Delta Table Merging Overview

Jul 10, 2025

Overview

This lecture explains how to use the merge operation in Delta Tables, focusing on efficiently performing insert and update (upsert) actions using the MERGE INTO command in Databricks.

Introduction to Merging in Delta Tables

  • Merging is used to perform upserts: update existing records or insert new records based on specific conditions.
  • Delta Tables provide the MERGE INTO statement to simplify merge and upsert operations.
  • Before Delta Tables, merging data was more complex and difficult.

Setting Up Demo Tables

  • The example uses two tables with the same schema: id, first name, middle name, last name, gender, date of birth, SSN number, and salary.
  • Table 1 is created from a default Databricks dataset and saved as "people10m."
  • Table 2 ("people10m_upload01") is created manually, and a few records (already present in Table 1) are inserted into it.

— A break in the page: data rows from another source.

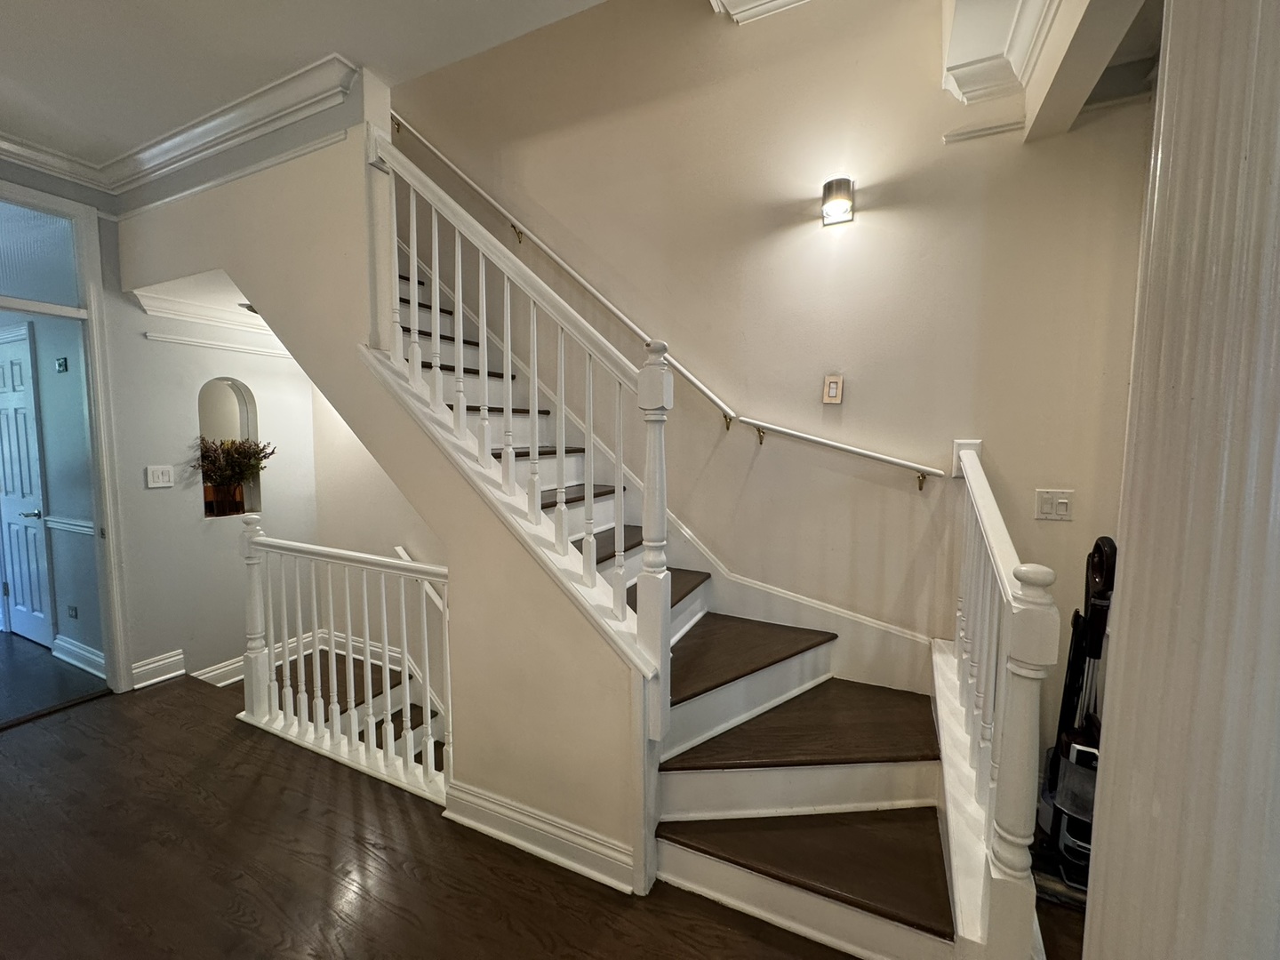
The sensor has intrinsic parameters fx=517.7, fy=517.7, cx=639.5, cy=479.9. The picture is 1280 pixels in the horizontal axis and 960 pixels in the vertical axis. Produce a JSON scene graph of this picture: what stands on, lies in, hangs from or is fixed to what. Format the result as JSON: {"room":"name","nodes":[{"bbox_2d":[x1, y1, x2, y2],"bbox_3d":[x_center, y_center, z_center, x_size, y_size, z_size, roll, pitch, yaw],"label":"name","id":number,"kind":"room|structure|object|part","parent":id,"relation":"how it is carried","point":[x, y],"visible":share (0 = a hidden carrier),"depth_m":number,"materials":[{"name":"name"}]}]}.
{"room":"staircase","nodes":[
{"label":"staircase","id":0,"kind":"room"},
{"bbox_2d":[0,308,104,666],"bbox_3d":[-4.294,-0.172,3.603,2.962,2.594,0.136,3,6,26],"label":"hallway wall","id":1,"kind":"structure","parent":0,"point":[80,620],"depth_m":3.24,"materials":[{"name":"paint"}]},
{"bbox_2d":[0,321,55,645],"bbox_3d":[-4.321,0.080,3.545,0.855,2.079,0.087,3,6,26],"label":"white door","id":2,"kind":"structure","parent":1,"relation":"in","point":[4,399],"depth_m":3.49,"materials":[{"name":"white paint"}]},
{"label":"door handle","id":3,"kind":"part","parent":2,"relation":"part of","materials":[{"name":"silver metal"}]},
{"bbox_2d":[54,356,68,372],"bbox_3d":[-3.507,-0.699,3.139,0.091,0.084,0.022,3,6,26],"label":"wall plate","id":4,"kind":"object","parent":1,"relation":"attached to","point":[62,364],"visible":0.97,"depth_m":3.13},
{"bbox_2d":[44,515,95,535],"bbox_3d":[-3.549,0.289,3.239,0.776,0.069,0.047,3,6,26],"label":"chair rail","id":5,"kind":"object","parent":1,"relation":"attached to","point":[70,528],"visible":0.38,"depth_m":3.23,"materials":[{"name":"white paint"}]},
{"bbox_2d":[66,603,79,618],"bbox_3d":[-3.549,0.822,3.237,0.092,0.078,0.021,3,6,26],"label":"wall socket","id":6,"kind":"object","parent":1,"relation":"attached to","point":[72,609],"visible":0.98,"depth_m":3.23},
{"bbox_2d":[53,633,105,677],"bbox_3d":[-3.404,1.090,3.178,0.942,0.132,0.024,3,6,26],"label":"baseboard","id":7,"kind":"structure","parent":1,"relation":"attached to","point":[75,649],"depth_m":3.19,"materials":[{"name":"white paint"}]},
{"bbox_2d":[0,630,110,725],"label":"hallway floor","id":8,"kind":"structure","parent":0,"point":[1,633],"depth_m":3.06,"materials":[{"name":"brown wood"}]},
{"bbox_2d":[0,176,133,696],"bbox_3d":[-3.172,-0.092,2.451,0.212,2.653,1.079,3,6,26],"label":"door frame","id":9,"kind":"structure","parent":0,"point":[91,313],"depth_m":2.78,"materials":[{"name":"paint"}]},
{"bbox_2d":[0,199,80,306],"bbox_3d":[-3.215,-1.105,2.383,0.024,0.439,0.869,3,6,26],"label":"transom window","id":10,"kind":"structure","parent":9,"relation":"in","point":[25,294],"depth_m":2.64,"materials":[{"name":"clear glass"}]},
{"bbox_2d":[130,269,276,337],"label":"stairwell ceiling","id":11,"kind":"structure","parent":0,"point":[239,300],"depth_m":2.93,"materials":[{"name":"white paint"}]},
{"bbox_2d":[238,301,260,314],"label":"ceiling light","id":12,"kind":"object","parent":11,"relation":"attached to","point":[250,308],"visible":0.33,"depth_m":3.01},
{"bbox_2d":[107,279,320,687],"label":"hallway wall","id":13,"kind":"structure","parent":0,"point":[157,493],"depth_m":3.16,"materials":[{"name":"white paint"}]},
{"bbox_2d":[128,648,186,689],"bbox_3d":[-2.831,1.112,3.032,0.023,0.134,0.268,3,6,26],"label":"baseboard","id":14,"kind":"structure","parent":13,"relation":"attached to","point":[152,665],"depth_m":3.03,"materials":[{"name":"white paint"}]},
{"bbox_2d":[145,464,174,487],"bbox_3d":[-2.764,-0.022,2.983,0.016,0.119,0.113,3,6,26],"label":"light switch","id":15,"kind":"object","parent":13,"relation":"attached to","point":[160,474],"visible":0.97,"depth_m":2.98,"materials":[{"name":"white plastic"}]},
{"bbox_2d":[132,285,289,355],"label":"crown molding","id":16,"kind":"structure","parent":13,"relation":"attached to","point":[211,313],"depth_m":3.11,"materials":[{"name":"white paint"}]},
{"bbox_2d":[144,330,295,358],"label":"wall trim","id":17,"kind":"structure","parent":13,"relation":"attached to","point":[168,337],"depth_m":3.19,"materials":[{"name":"white paint"}]},
{"bbox_2d":[197,377,262,519],"bbox_3d":[-2.641,-0.208,3.303,0.162,0.859,0.373,3,6,26],"label":"wall niche","id":18,"kind":"object","parent":13,"relation":"in","point":[213,415],"visible":0.58,"depth_m":3.34,"materials":[{"name":"white paint"}]},
{"bbox_2d":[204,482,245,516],"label":"vase","id":19,"kind":"object","parent":18,"relation":"in","point":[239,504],"visible":0.74,"depth_m":3.29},
{"bbox_2d":[192,434,274,487],"bbox_3d":[-2.612,-0.099,3.322,0.416,0.391,0.440,3,6,26],"label":"plant","id":20,"kind":"object","parent":19,"relation":"in","point":[242,474],"visible":0.77,"depth_m":3.28,"materials":[{"name":"green plant"}]},
{"bbox_2d":[192,625,383,686],"bbox_3d":[-1.974,1.265,3.137,1.176,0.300,1.027,3,6,26],"label":"baseboard","id":21,"kind":"structure","parent":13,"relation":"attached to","point":[213,673],"depth_m":3.40,"materials":[{"name":"white paint"}]},
{"bbox_2d":[0,0,610,174],"bbox_3d":[-1.439,-1.507,0.423,5.828,0.190,3.543,3,6,26],"label":"ceiling","id":22,"kind":"structure","parent":0,"point":[65,6],"depth_m":1.86,"materials":[{"name":"white paint"}]},
{"bbox_2d":[943,0,1158,144],"bbox_3d":[1.136,-1.334,1.125,0.191,0.325,1.660,3,6,26],"label":"ceiling beam","id":23,"kind":"structure","parent":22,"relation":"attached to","point":[1103,58],"depth_m":1.55,"materials":[{"name":"white paint"}]},
{"bbox_2d":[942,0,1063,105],"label":"crown molding","id":24,"kind":"structure","parent":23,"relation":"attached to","point":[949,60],"depth_m":1.74,"materials":[{"name":"white paint"}]},
{"bbox_2d":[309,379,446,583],"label":"stairwell wall","id":25,"kind":"structure","parent":0,"point":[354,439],"depth_m":3.62,"materials":[{"name":"paint"}]},
{"bbox_2d":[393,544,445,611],"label":"lower handrail","id":26,"kind":"object","parent":25,"relation":"attached to","point":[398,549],"visible":0.29,"depth_m":3.26,"materials":[{"name":"white wood"}]},
{"bbox_2d":[112,84,651,892],"bbox_3d":[-1.416,-0.090,2.323,3.152,3.145,0.127,3,6,26],"label":"stair side wall","id":27,"kind":"structure","parent":0,"point":[613,832],"depth_m":2.01,"materials":[{"name":"beige paint"}]},
{"bbox_2d":[0,55,357,201],"bbox_3d":[-2.483,-1.437,1.057,2.704,0.110,2.574,3,6,26],"label":"crown molding","id":28,"kind":"structure","parent":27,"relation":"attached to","point":[244,138],"depth_m":2.29,"materials":[{"name":"white paint"}]},
{"bbox_2d":[441,781,637,895],"bbox_3d":[-0.382,1.237,1.822,0.874,0.126,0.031,3,6,26],"label":"baseboard","id":29,"kind":"structure","parent":27,"relation":"attached to","point":[576,867],"depth_m":1.80,"materials":[{"name":"white paint"}]},
{"bbox_2d":[0,649,1084,959],"bbox_3d":[-1.022,1.492,0.960,8.755,0.205,5.125,3,6,26],"label":"floor","id":30,"kind":"structure","parent":0,"point":[109,714],"depth_m":1.71,"materials":[{"name":"brown wood"}]},
{"bbox_2d":[236,525,451,810],"bbox_3d":[-1.338,0.726,2.334,1.649,1.064,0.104,3,6,26],"label":"lower railing","id":31,"kind":"object","parent":30,"relation":"on","point":[404,625],"visible":0.9,"depth_m":2.30,"materials":[{"name":"white wood"}]},
{"bbox_2d":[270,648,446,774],"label":"lower staircase","id":32,"kind":"structure","parent":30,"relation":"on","point":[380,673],"depth_m":3.20,"materials":[{"name":"brown wood"}]},
{"bbox_2d":[376,227,1001,956],"bbox_3d":[-0.379,-0.197,2.258,3.354,3.043,1.367,3,6,26],"label":"staircase","id":33,"kind":"structure","parent":30,"relation":"on","point":[830,869],"depth_m":1.84,"materials":[{"name":"wood"}]},
{"bbox_2d":[366,132,672,737],"bbox_3d":[-0.519,-0.236,1.845,1.397,2.455,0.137,3,6,26],"label":"stair railing","id":34,"kind":"object","parent":33,"relation":"on","point":[457,227],"visible":0.95,"depth_m":1.73,"materials":[{"name":"white wood"}]},
{"bbox_3d":[0.379,0.758,2.270,0.656,0.048,0.921,3,6,26],"label":"tread","id":35,"kind":"part","parent":33,"relation":"part of","materials":[{"name":"brown wood"}]},
{"bbox_3d":[0.643,0.932,2.041,0.768,0.047,0.879,3,6,26],"label":"tread","id":36,"kind":"part","parent":33,"relation":"part of","materials":[{"name":"brown wood"}]},
{"bbox_2d":[941,435,1058,959],"bbox_3d":[1.074,0.507,1.620,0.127,1.336,1.213,3,6,26],"label":"right stair railing","id":37,"kind":"object","parent":33,"relation":"on","point":[1011,837],"visible":0.93,"depth_m":1.28,"materials":[{"name":"white wood"}]},
{"bbox_2d":[1030,536,1114,905],"bbox_3d":[1.507,0.749,1.721,0.315,1.140,0.351,5,7,40],"label":"vacuum cleaner","id":38,"kind":"object","parent":30,"relation":"on","point":[1108,560],"visible":0.6,"depth_m":1.71,"materials":[{"name":"black plastic"}]},
{"bbox_2d":[1082,0,1279,959],"bbox_3d":[0.772,-0.004,0.646,0.365,2.790,0.370,3,6,26],"label":"column","id":39,"kind":"structure","parent":30,"relation":"on","point":[1100,827],"depth_m":0.60,"materials":[{"name":"white paint"}]},
{"bbox_2d":[381,0,1157,735],"bbox_3d":[-0.138,-0.811,2.873,5.336,6.387,0.161,3,6,26],"label":"stairwell wall","id":40,"kind":"structure","parent":0,"point":[1000,452],"depth_m":2.34,"materials":[{"name":"beige paint"}]},
{"bbox_2d":[388,115,945,484],"bbox_3d":[-0.272,-1.228,2.702,3.249,2.473,0.147,3,6,26],"label":"wall handrail","id":41,"kind":"object","parent":40,"relation":"attached to","point":[894,460],"visible":0.91,"depth_m":2.47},
{"bbox_2d":[707,0,812,23],"bbox_3d":[0.666,-2.079,1.881,0.921,0.170,0.740,3,6,26],"label":"crown molding","id":42,"kind":"structure","parent":40,"relation":"attached to","point":[756,4],"depth_m":2.26,"materials":[{"name":"white paint"}]},
{"bbox_2d":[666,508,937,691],"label":"baseboard","id":43,"kind":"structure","parent":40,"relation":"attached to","point":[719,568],"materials":[{"name":"white paint"}]},
{"bbox_2d":[822,373,843,403],"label":"light switch","id":44,"kind":"object","parent":40,"relation":"attached to","point":[830,391],"visible":0.99,"depth_m":2.29,"materials":[{"name":"beige plastic"}]},
{"bbox_2d":[820,178,855,225],"bbox_3d":[0.822,-1.158,2.152,0.119,0.157,0.122,3,6,26],"label":"wall sconce","id":45,"kind":"object","parent":40,"relation":"attached to","point":[828,187],"visible":0.98,"depth_m":2.12,"materials":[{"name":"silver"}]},
{"bbox_2d":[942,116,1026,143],"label":"crown molding","id":46,"kind":"structure","parent":40,"relation":"attached to","point":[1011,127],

Performing the Merge Operation

  • The MERGE INTO statement merges data from Table 2 into Table 1 using the "id" as the join key.
  • Syntax: MERGE INTO target_table USING source_table ON <condition> WHEN MATCHED THEN UPDATE WHEN NOT MATCHED THEN INSERT.
  • After running the merge, statistics indicate 3 rows were updated (matched), 0 deleted, and 0 inserted.

Handling New Insertions via Merge

  • New records not present in the target table are inserted into Table 2.
  • Running the merge again results in 3 more rows being inserted into the target table.
  • The merge operation can perform both updates (for existing IDs) and inserts (for new IDs) simultaneously.

Key Terms & Definitions

  • Delta Table — A Databricks table format supporting ACID transactions and efficient merge/upsert operations.
  • Merge (Upsert) — Combining two tables; updates existing records and inserts new ones based on a condition.
  • MERGE INTO Statement — SQL command that merges data from a source table into a target table with specified update and insert actions.
  • Managed/Unmanaged Table — Managed tables are fully controlled by Databricks; unmanaged tables have externally stored data.

Action Items / Next Steps

  • Watch the first video in the Delta Tables series for details on managed vs. unmanaged tables.
  • Practice using the MERGE INTO statement with sample data on Databricks.
  • Review syntax and experiment with different merge conditions.